Data records:
******
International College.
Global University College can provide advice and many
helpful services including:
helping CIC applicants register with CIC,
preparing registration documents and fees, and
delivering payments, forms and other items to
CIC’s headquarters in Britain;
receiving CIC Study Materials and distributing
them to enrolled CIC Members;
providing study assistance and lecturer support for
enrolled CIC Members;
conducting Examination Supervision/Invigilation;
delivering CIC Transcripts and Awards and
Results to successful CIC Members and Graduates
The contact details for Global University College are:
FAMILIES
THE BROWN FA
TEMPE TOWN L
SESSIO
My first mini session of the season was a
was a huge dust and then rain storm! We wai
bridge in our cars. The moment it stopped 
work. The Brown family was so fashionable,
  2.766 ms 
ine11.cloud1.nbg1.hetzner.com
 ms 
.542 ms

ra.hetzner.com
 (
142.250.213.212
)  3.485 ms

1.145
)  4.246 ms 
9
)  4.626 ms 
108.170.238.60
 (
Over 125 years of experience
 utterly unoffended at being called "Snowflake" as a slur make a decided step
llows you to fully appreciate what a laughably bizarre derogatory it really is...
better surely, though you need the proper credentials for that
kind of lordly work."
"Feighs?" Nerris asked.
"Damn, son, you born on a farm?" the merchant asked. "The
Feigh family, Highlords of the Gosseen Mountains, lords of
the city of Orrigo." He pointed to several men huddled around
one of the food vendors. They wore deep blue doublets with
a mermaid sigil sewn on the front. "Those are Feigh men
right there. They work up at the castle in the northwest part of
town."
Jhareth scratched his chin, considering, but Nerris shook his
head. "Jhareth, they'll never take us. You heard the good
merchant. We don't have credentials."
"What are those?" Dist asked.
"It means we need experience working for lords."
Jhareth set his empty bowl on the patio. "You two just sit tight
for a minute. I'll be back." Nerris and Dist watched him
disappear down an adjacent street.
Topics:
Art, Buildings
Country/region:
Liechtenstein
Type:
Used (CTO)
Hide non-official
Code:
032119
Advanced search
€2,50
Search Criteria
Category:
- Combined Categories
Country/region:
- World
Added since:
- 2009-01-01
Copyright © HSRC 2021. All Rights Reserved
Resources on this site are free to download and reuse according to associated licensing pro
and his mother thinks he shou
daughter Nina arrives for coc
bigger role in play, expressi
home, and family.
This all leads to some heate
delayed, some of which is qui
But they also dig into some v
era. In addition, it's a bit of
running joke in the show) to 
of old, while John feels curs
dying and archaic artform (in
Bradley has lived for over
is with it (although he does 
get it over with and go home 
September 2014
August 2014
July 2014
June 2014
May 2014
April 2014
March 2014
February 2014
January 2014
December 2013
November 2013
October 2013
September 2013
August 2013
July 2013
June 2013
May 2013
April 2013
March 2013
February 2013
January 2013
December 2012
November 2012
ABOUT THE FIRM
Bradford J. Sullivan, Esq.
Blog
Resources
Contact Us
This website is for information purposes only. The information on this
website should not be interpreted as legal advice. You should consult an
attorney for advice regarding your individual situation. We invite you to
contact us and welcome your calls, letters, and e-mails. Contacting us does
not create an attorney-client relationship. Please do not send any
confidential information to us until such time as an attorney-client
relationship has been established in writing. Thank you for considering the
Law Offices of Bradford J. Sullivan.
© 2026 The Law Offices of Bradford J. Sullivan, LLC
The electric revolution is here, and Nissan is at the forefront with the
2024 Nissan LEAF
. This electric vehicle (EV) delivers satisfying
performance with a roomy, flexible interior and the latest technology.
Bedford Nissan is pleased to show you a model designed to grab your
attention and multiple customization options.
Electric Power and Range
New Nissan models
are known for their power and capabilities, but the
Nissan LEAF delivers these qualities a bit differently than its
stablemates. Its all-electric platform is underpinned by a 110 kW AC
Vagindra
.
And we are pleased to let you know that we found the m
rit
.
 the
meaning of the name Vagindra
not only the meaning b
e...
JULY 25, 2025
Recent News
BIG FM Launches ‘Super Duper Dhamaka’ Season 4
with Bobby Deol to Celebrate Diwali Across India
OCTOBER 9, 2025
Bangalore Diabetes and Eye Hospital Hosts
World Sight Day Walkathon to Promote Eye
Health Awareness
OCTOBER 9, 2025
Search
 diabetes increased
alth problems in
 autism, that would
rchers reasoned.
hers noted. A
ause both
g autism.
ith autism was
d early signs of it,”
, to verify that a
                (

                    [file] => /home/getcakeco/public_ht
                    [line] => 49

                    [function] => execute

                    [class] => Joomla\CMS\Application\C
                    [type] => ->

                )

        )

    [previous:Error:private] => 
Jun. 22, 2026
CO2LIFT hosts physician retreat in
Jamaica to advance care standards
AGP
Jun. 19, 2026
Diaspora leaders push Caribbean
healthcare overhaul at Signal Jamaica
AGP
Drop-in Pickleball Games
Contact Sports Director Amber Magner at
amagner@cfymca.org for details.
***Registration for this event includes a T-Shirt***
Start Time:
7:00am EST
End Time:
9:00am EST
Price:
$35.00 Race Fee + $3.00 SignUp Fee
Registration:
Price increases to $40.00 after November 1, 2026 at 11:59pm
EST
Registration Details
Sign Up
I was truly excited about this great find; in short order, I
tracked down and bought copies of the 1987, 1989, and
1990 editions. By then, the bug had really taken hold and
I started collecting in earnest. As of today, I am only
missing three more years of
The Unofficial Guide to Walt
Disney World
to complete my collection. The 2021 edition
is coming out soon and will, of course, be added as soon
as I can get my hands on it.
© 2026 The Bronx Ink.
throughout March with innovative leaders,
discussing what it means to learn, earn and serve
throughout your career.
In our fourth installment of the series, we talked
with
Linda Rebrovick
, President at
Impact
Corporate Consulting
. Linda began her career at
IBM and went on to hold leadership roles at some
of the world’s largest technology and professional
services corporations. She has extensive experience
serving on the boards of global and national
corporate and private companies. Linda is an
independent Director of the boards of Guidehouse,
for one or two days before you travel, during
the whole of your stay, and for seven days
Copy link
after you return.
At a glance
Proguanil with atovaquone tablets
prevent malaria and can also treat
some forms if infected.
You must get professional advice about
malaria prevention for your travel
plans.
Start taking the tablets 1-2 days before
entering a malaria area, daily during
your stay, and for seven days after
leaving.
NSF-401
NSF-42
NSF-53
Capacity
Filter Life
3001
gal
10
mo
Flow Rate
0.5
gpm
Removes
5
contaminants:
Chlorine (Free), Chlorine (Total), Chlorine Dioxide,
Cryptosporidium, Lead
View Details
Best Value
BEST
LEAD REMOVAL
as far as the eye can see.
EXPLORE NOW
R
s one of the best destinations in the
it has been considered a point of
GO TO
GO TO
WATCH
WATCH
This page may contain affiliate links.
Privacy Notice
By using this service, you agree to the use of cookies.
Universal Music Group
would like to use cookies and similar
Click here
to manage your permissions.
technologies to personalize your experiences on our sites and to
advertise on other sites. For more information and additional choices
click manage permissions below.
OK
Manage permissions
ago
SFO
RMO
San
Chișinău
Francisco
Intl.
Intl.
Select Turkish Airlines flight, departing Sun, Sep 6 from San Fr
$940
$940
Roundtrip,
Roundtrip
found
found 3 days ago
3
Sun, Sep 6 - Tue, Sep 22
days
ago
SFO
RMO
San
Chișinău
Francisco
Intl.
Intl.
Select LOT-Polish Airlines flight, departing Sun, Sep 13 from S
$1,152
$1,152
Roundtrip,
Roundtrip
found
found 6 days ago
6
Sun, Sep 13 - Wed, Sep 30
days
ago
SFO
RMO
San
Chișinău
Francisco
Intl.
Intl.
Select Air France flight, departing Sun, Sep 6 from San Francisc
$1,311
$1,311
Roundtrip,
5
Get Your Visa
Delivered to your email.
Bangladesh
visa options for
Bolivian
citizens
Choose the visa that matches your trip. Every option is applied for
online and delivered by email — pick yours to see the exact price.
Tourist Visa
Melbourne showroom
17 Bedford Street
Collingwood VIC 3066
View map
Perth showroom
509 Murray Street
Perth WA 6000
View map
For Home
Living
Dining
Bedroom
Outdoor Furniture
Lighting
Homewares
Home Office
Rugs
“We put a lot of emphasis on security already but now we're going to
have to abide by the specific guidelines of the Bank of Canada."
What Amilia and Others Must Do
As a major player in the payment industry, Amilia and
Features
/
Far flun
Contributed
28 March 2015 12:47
******
Pull out every line in the rows above that contains the word "travel" and copy each of those lines in full. Matching is case-sensitive.

Answer:
for one or two days before you travel, during
malaria prevention for your travel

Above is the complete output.